I am suposed to apply L'Hospitals rule to solve. I can't seem to solve it tho. could someone explain the steps to me? Thanks!
the limit as x approaches infinity of:
xe^(1/x)-x
This is what I got so far:
xe^(1/x)-x
x(e^(1/x)-1)
e^(1/x)-1/(1/x)
Now its in the right form to solve using the rule. so...
e^(1/x)/-1/x^2
But can I simplify it further and how to I now solve as x approaches infinity? I am stuck!
Can you formally prove L'Hôpital's rule, also for this case where you have a zero times infinity case? If not, then I think it is a bad idea to try to do this problem using L'Hôpital's rule.
If you use L'Hôpital's rule, what you are actually doing is saying that near any point x0 a differentiable function behaves like
f(x0+h) = f(x0) + h f'(x0)
And then you take x0 to be the limit point.
Now, in this problem it is easier to start with this more fundamental rule, and say that for small t, we have that:
exp(t) = 1 + t + O(t^2),
where O(t^2) denote a term that is smaller than some constant times t^2.

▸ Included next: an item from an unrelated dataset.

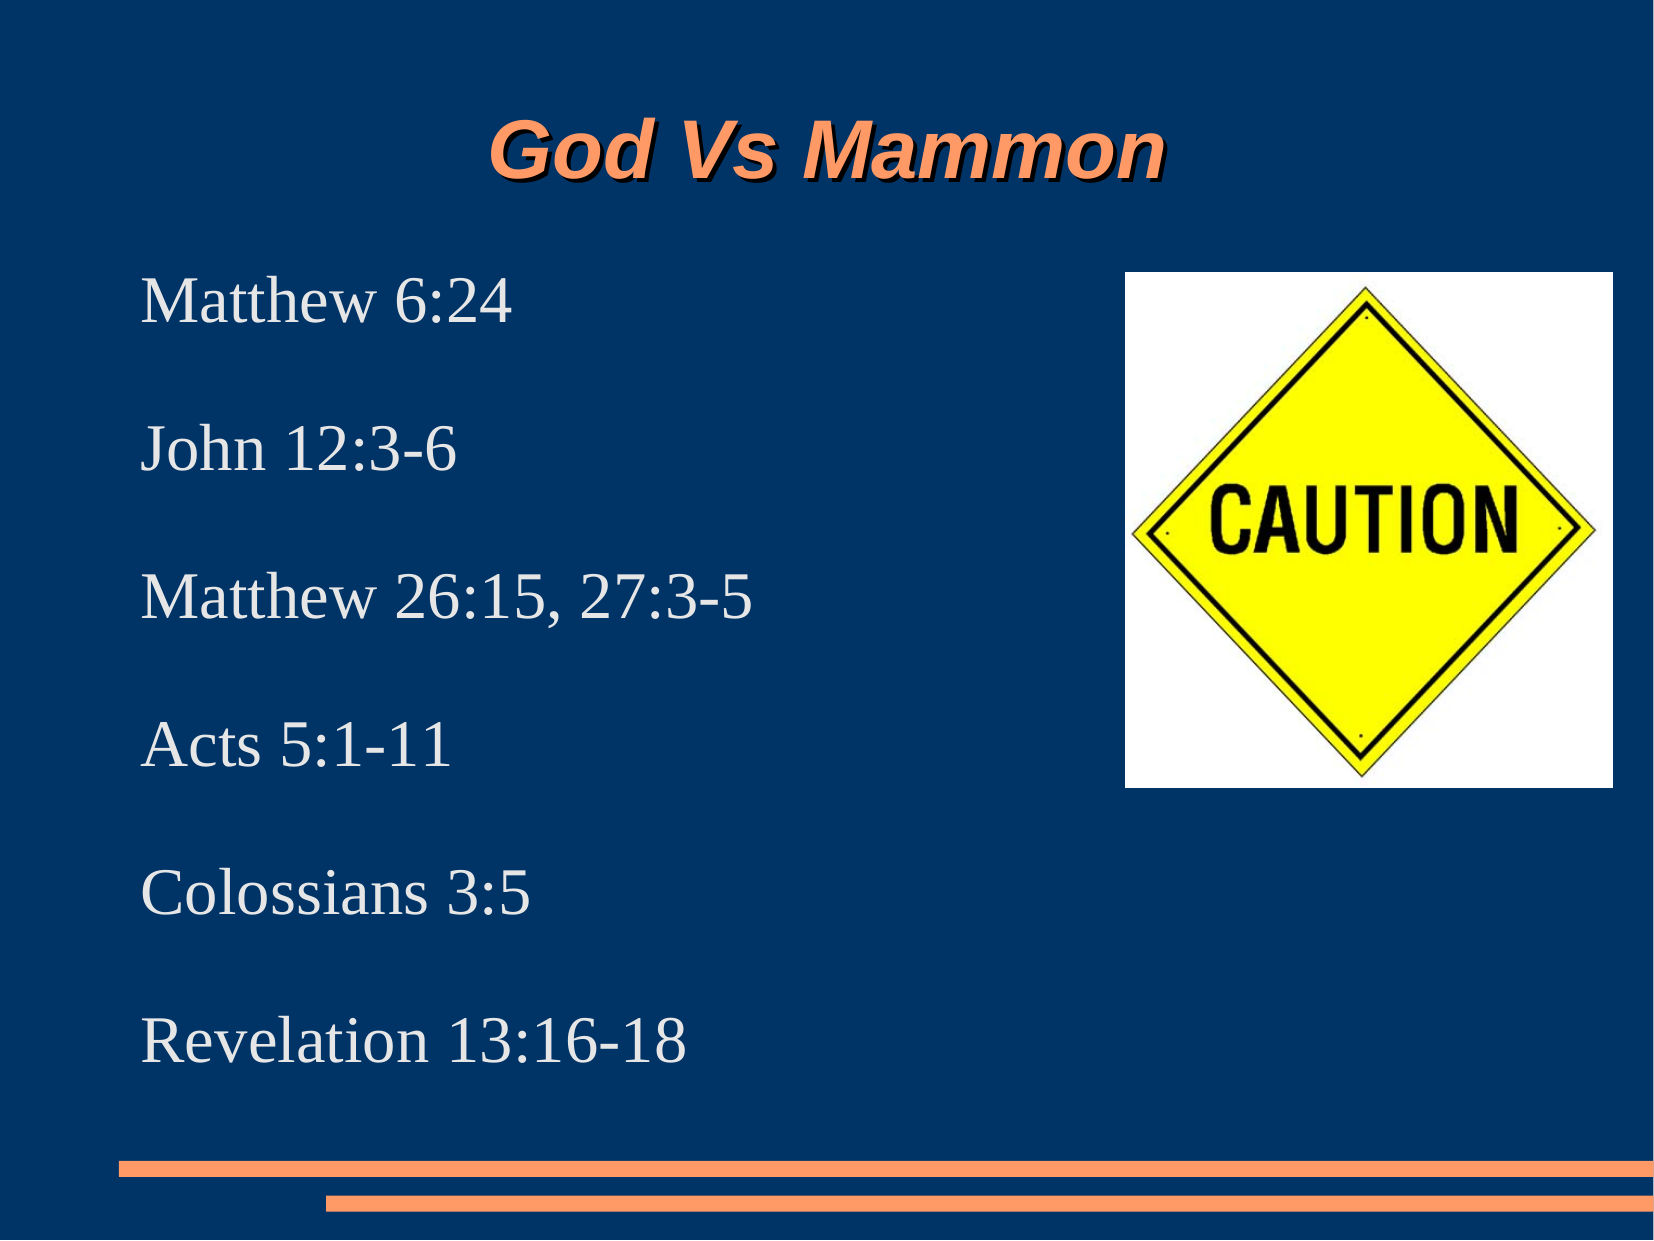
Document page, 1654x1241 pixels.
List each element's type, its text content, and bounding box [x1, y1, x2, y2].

picture [1125, 272, 1613, 788]
list Matthew 6:24 John 12:3-6 Matthew 26:15, 27:3-5 Acts 5:1-11 Colossians 3:5 Revelation 13:16-18 [122, 262, 826, 1078]
title God Vs Mammon [121, 46, 1534, 254]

This means that for large x, we have:
exp(1/x) = 1 + 1/x + O(1/x^2)
And then you obtain:
x [exp(1/x) - 1] = 1 + O(1/x)
The limit for x to infinity is thus 1.
look at the second example of this short video.
It is exactly your question.
(Broken Link Removed)
forgot to mention to click on the 6th video in the list on the left side.
To solve the limit of xe^(1/x) - x as x approaches infinity using L'Hôpital's rule, you have correctly manipulated the expression into the form x(e^(1/x) - 1). Now, you can further simplify it by applying the limit rule to the inner expression (e^(1/x) - 1) and the outer expression (x).
1. Simplifying the inner expression:
e^(1/x) = 1 + 1/x + (1/2!)(1/x)^2 + (1/3!)(1/x)^3 + ... (by the Taylor series expansion)
Therefore,
e^(1/x) - 1
= (1 + 1/x + (1/2!)(1/x)^2 + (1/3!)(1/x)^3 + ...) - 1
= 1/x + (1/2!)(1/x)^2 + (1/3!)(1/x)^3 + ...
2. Now, let's simplify the outer expression:
x
As x approaches infinity, x is growing very large. Therefore, we can ignore the terms with powers of (1/x) because they will approach zero.
Now, the expression simplifies to:
(x(e^(1/x) - 1))/(x)
= e^(1/x) - 1
3. Finally, we can take the limit as x approaches infinity. As x approaches infinity, 1/x approaches 0. So, we have:
lim(x→∞) (e^(1/x) - 1)
= e^0 - 1
= 1 - 1
= 0
Therefore, the limit of xe^(1/x) - x as x approaches infinity is 0.